───── Study text ─────

Brake System Basics

The typical passenger-vehicle brake system basics is relatively simple. When you step on the brake pedal, the force your leg exerts is applied to a device called a master cylinder. The master cylinder contains a piston that pressurizes a network of hydraulic brake lines that lead to each of the vehicle’s wheels. At each wheel, that brake fluid pressure operates the brakes by driving pistons that force replaceable linings against a rotating drum or disc. Friction is what slows the wheel, and in turn, the entire vehicle.

Power brakes are standard on virtually all modern passenger vehicles (but not that many classics), and they use energy supplied by the engine to help power the brakes so that the strength of your right leg doesn’t have to do all the work. To eliminate the possibility of sudden, complete brake failure, modern vehicles actually have two parallel brake systems, with each system controlling two of the vehicle’s wheels. This way, even if one system has a major failure, the other system can still stop the vehicle (albeit less effectively).

Brakes themselves have dramatically improved over the years, too. A few decades ago, drum brakes were in wide usage, and they’re still used on the rear wheels of many vehicles. This type of brake employs a drum-shaped assembly that spins with the wheel. Inside the drum, stationary “shoes” faced with replaceable friction material are forced against the drum when you push the brake pedal. Drum brakes work well, but they have a hard time shedding heat well enough to prevent fade when used really hard.

Brake fade occurs when the brake overheats dramatically; braking power is vastly reduced, and the brake components and linings can be damaged. A significant advancement came in the form of disc brakes, which today are used almost universally on front wheels (which do most of the work under braking) and on many rear wheels. Disc brake systems have a metal (or exotic material in some racing applications) disc (or rotor) that spins along with the wheel, and a stationary “caliper” that squeezes the disc with replaceable friction material when the brakes are applied. With plenty of airflow on the exposed discs, these types of brakes are much less fade-prone.

─────

* _Required action_
Return the brake system text in full, word for word. The data that follows is not needed for anything here.

───── Data to examine ─────

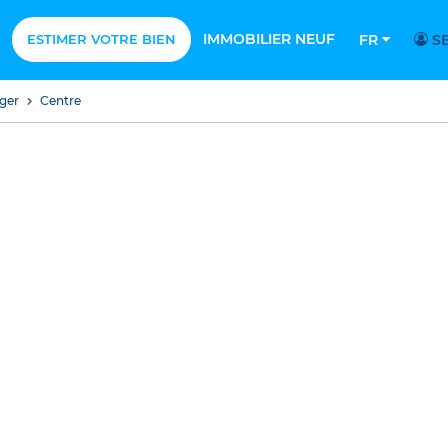
IMMOBILIER NEUF
ESTIMER VOTRE BIEN
FR
SE
nger
Centre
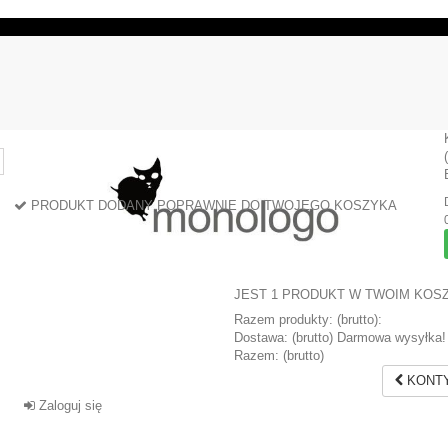
PRODUKT DODANY POPRAWNIE DO TWOJEGO KOSZYKA
JEST 1 PRODUKT W TWOIM KOS
Razem produkty: (brutto):
Dostawa: (brutto)
Darmowa wysyłka!
Razem: (brutto)
KONTY
Zaloguj się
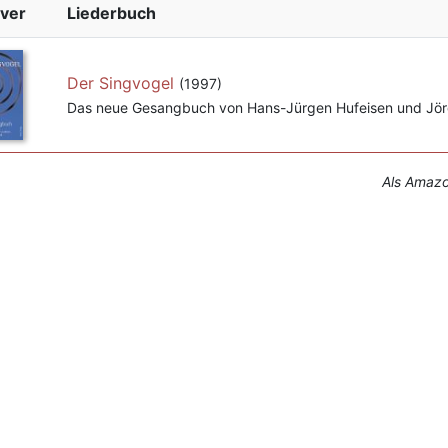
ver
Liederbuch
Der Singvogel
(1997)
Das neue Gesangbuch von Hans-Jürgen Hufeisen und Jör
Als Amazon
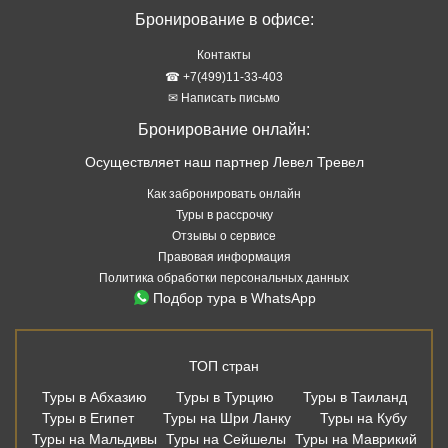
Бронирование в офисе:
Контакты
☎ +7(499)11-33-403
✉ Написать письмо
Бронирование онлайн:
Осуществляет наш партнер Левел Тревел
Как забронировать онлайн
Туры в рассрочку
Отзывы о сервисе
Правовая информация
Политика обработки персональных данных
Подбор тура в WhatsApp
ТОП стран
Туры в Абхазию
Туры в Турцию
Туры в Таиланд
Туры в Египет
Туры на Шри Ланку
Туры на Кубу
Туры на Мальдивы
Туры на Сейшелы
Туры на Маврикий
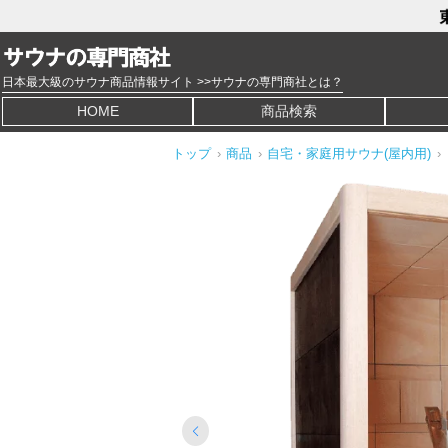
日本最大級のサウナ商品情報サイト >>サウナの専門商社とは？
HOME
商品検索
トップ
›
商品
›
自宅・家庭用サウナ(屋内用)
›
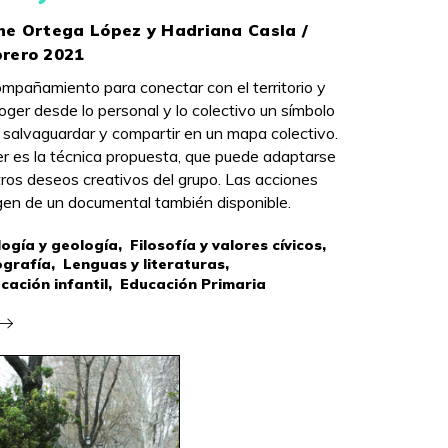
ene Ortega López y Hadriana Casla /
brero 2021
mpañamiento para conectar con el territorio y
oger desde lo personal y lo colectivo un símbolo
 salvaguardar y compartir en un mapa colectivo.
er es la técnica propuesta, que puede adaptarse
tros deseos creativos del grupo. Las acciones
gen de un documental también disponible.
logía y geología,
Filosofía y valores cívicos,
grafía,
Lenguas y literaturas,
cación infantil,
Educación Primaria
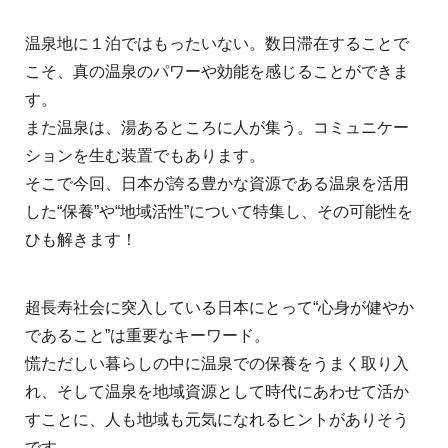
温泉地に１泊ではもったいない。数日滞在することで
こそ、真の温泉のパワーや効能を感じることができま
す。
また温泉は、湯あるところに人が集う。コミュニケー
ションを生む装置でもあります。
そこで今回、日本が誇る豊かな資源である温泉を活用
した“保養”や“地域活性”について特集し、その可能性を
ひも解きます！
超長寿社会に突入している日本にとって“心身が健やか
であること”は重要なキーワード。
慌ただしい暮らしの中に温泉での保養をうまく取り入
れ、そして温泉を地域資源として時代にあわせて活か
すことに、人も地域も元気になれるヒントがありそう
です。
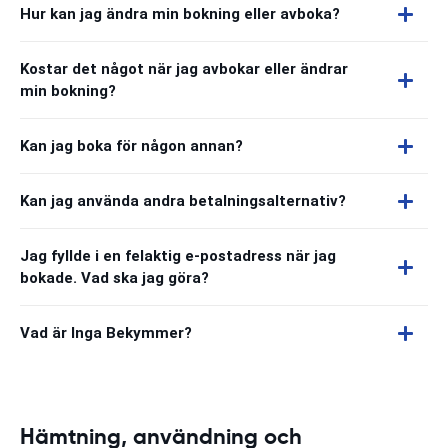
Hur kan jag ändra min bokning eller avboka?
Kostar det något när jag avbokar eller ändrar
min bokning?
Kan jag boka för någon annan?
Kan jag använda andra betalningsalternativ?
Jag fyllde i en felaktig e-postadress när jag
bokade. Vad ska jag göra?
Vad är Inga Bekymmer?
Hämtning, användning och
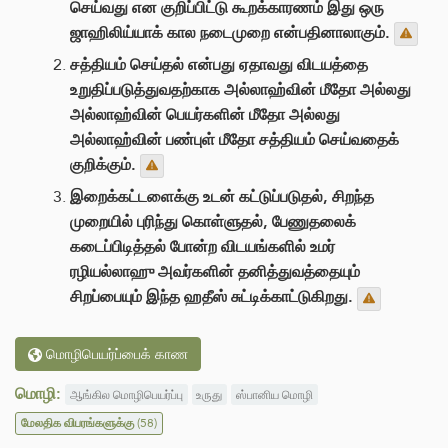
செய்வது என குறிப்பிட்டு கூறக்காரணம் இது ஒரு
ஜாஹிலிய்யாக் கால நடைமுறை என்பதினாலாகும்.
சத்தியம் செய்தல் என்பது ஏதாவது விடயத்தை
உறுதிப்படுத்துவதற்காக அல்லாஹ்வின் மீதோ அல்லது
அல்லாஹ்வின் பெயர்களின் மீதோ அல்லது
அல்லாஹ்வின் பண்புள் மீதோ சத்தியம் செய்வதைக்
குறிக்கும்.
இறைக்கட்டளைக்கு உடன் கட்டுப்படுதல், சிறந்த
முறையில் புரிந்து கொள்ளுதல், பேணுதலைக்
கடைப்பிடித்தல் போன்ற விடயங்களில் உமர்
ரழியல்லாஹு அவர்களின் தனித்துவத்தையும்
சிறப்பையும் இந்த ஹதீஸ் சுட்டிக்காட்டுகிறது.
மொழிபெயர்ப்பைக் காண
மொழி:
ஆங்கில மொழிபெயர்ப்பு
உருது
ஸ்பானிய மொழி
மேலதிக விபரங்களுக்கு
(58)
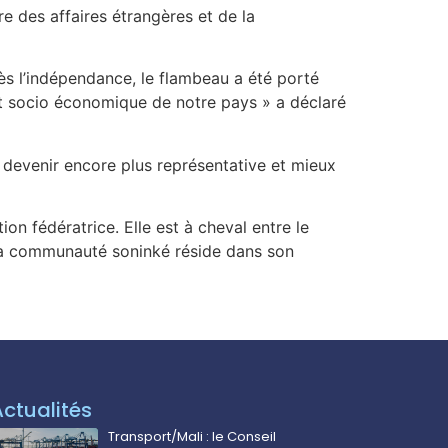
re des affaires étrangères et de la
ès l’indépendance, le flambeau a été porté
nt socio économique de notre pays » a déclaré
ur devenir encore plus représentative et mieux
n fédératrice. Elle est à cheval entre le
e la communauté soninké réside dans son
Actualités
Transport/Mali : le Conseil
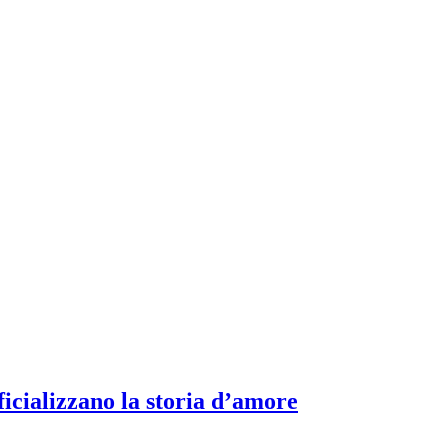
icializzano la storia d’amore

─────

* _Output of the exercise_
Brake System Basics

The typical passenger-vehicle brake system basics is relatively simple. When you step on the brake pedal, the force your leg exerts is applied to a device called a master cylinder. The master cylinder contains a piston that pressurizes a network of hydraulic brake lines that lead to each of the vehicle’s wheels. At each wheel, that brake fluid pressure operates the brakes by driving pistons that force replaceable linings against a rotating drum or disc. Friction is what slows the wheel, and in turn, the entire vehicle.

Power brakes are standard on virtually all modern passenger vehicles (but not that many classics), and they use energy supplied by the engine to help power the brakes so that the strength of your right leg doesn’t have to do all the work. To eliminate the possibility of sudden, complete brake failure, modern vehicles actually have two parallel brake systems, with each system controlling two of the vehicle’s wheels. This way, even if one system has a major failure, the other system can still stop the vehicle (albeit less effectively).

Brakes themselves have dramatically improved over the years, too. A few decades ago, drum brakes were in wide usage, and they’re still used on the rear wheels of many vehicles. This type of brake employs a drum-shaped assembly that spins with the wheel. Inside the drum, stationary “shoes” faced with replaceable friction material are forced against the drum when you push the brake pedal. Drum brakes work well, but they have a hard time shedding heat well enough to prevent fade when used really hard.

Brake fade occurs when the brake overheats dramatically; braking power is vastly reduced, and the brake components and linings can be damaged. A significant advancement came in the form of disc brakes, which today are used almost universally on front wheels (which do most of the work under braking) and on many rear wheels. Disc brake systems have a metal (or exotic material in some racing applications) disc (or rotor) that spins along with the wheel, and a stationary “caliper” that squeezes the disc with replaceable friction material when the brakes are applied. With plenty of airflow on the exposed discs, these types of brakes are much less fade-prone.